Is this not incredible? The world has only just and so returned to the path of economic growth after the biggest financial bust in living memory, and already economists and strategists across the financial spectrum are warning of bubbles in asset prices.

The reasoning is simple. During a downturn like the one we have just experienced, asset markets tend to overshoot on the downside. Then, with all the stimulus that has been pumped into the system, there is a natural tendency to overshoot on the upside. We've got the authorities actively creating boom and bust conditions, if you like, rather than trying to pretend (as Gordon Brown did in the UK) that economic cycles somehow no longer exist.

Which brings us to what must be a rather brave piece of research published last week by Matt King, a credit strategist at Citibank. His investment thesis, to summarise, is that asset price bubble are just a fact of life in the current post-crisis environment – and we should just learn to live with them and profit accordingly.

Here's his introduction to a slide presentation delivered to Citi clients last week: "Investors seem to be coming round to the idea that markets are increasingly prone to bubbles. For many, this is the easiest way to reconcile surging asset price performance on the one hand with a lingering feeling of having not really dealt with the true causes of the latest crisis on the other. This presentation explains not only why we agree, but why we think this process has much further to run. We argue that in the current cycle, while high grade and high yield credit have scope to rally further, the biggest bubbles are eventually likely to form in both emerging markets and in government bonds.
-- -- --
_WHAT IS EXPECTED_
Copy the asset-bubbles text from "Which brings us" up to and including "and profit accordingly.", swapping "brave" for "bold".

_DATA EXTRACT_
-- -- --
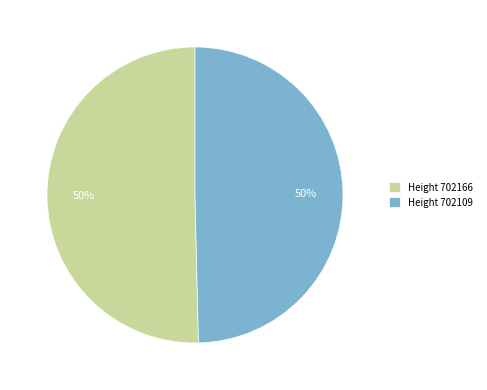

To the nearest percent, what is the combined percentage of Height 702166 and Height 702109?

100%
-- -- --
_THE ANSWER_
Which brings us to what must be a rather bold piece of research published last week by Matt King, a credit strategist at Citibank. His investment thesis, to summarise, is that asset price bubble are just a fact of life in the current post-crisis environment – and we should just learn to live with them and profit accordingly.